Read through the entries below and copy each line where "rightClick" turns up.

» Provided data
* * *
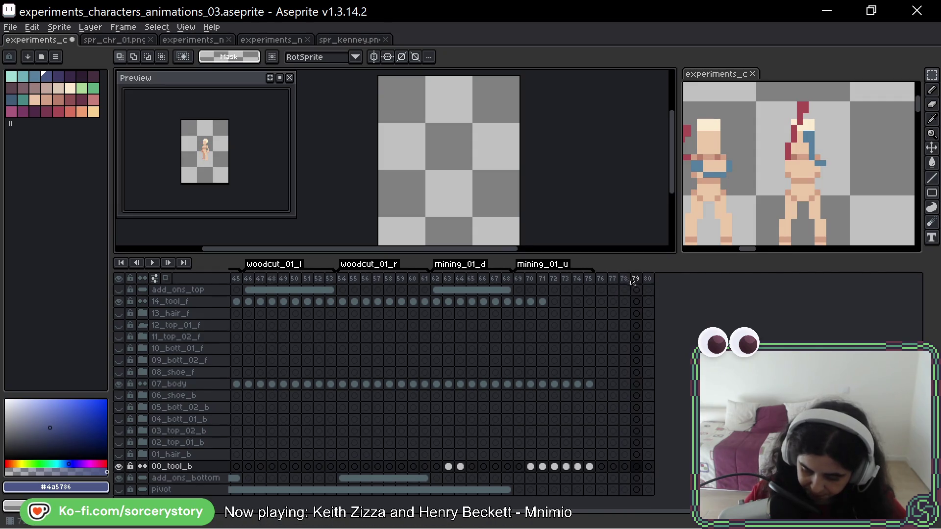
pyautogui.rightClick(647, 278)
* * *
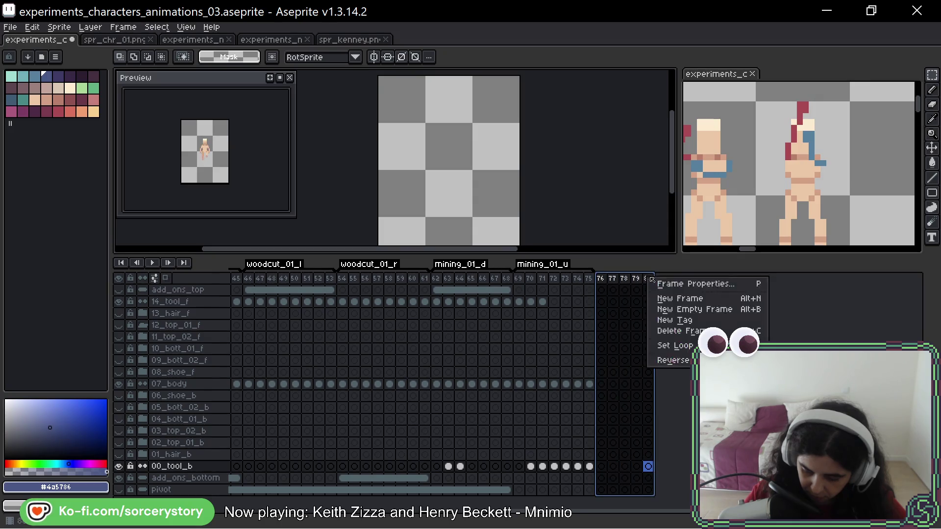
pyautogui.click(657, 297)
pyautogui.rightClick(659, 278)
* * *
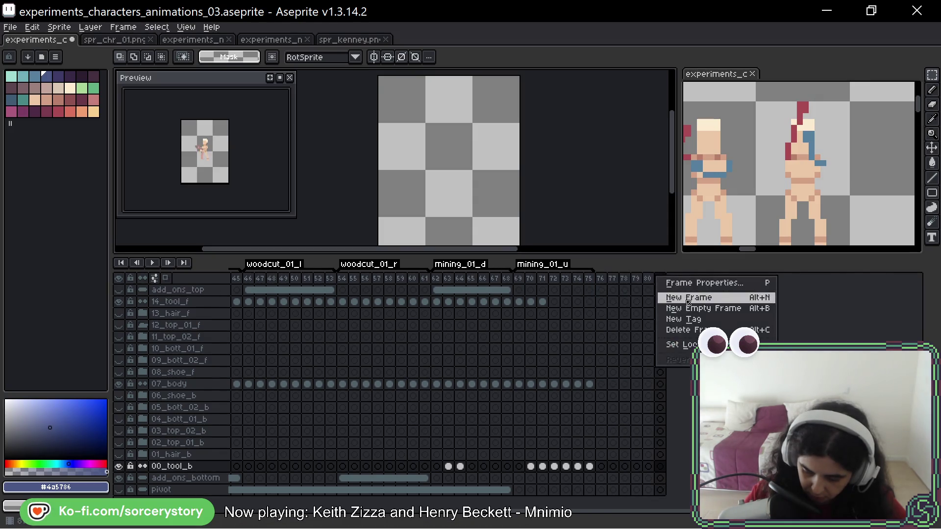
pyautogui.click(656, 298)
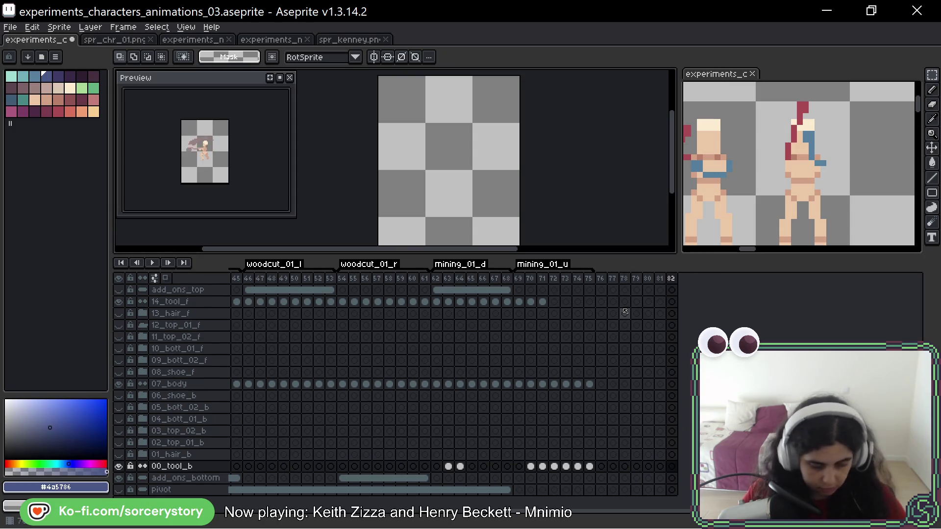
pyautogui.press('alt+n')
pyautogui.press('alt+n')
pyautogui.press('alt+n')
* * *
» Solved problem
pyautogui.rightClick(647, 278)
pyautogui.rightClick(659, 278)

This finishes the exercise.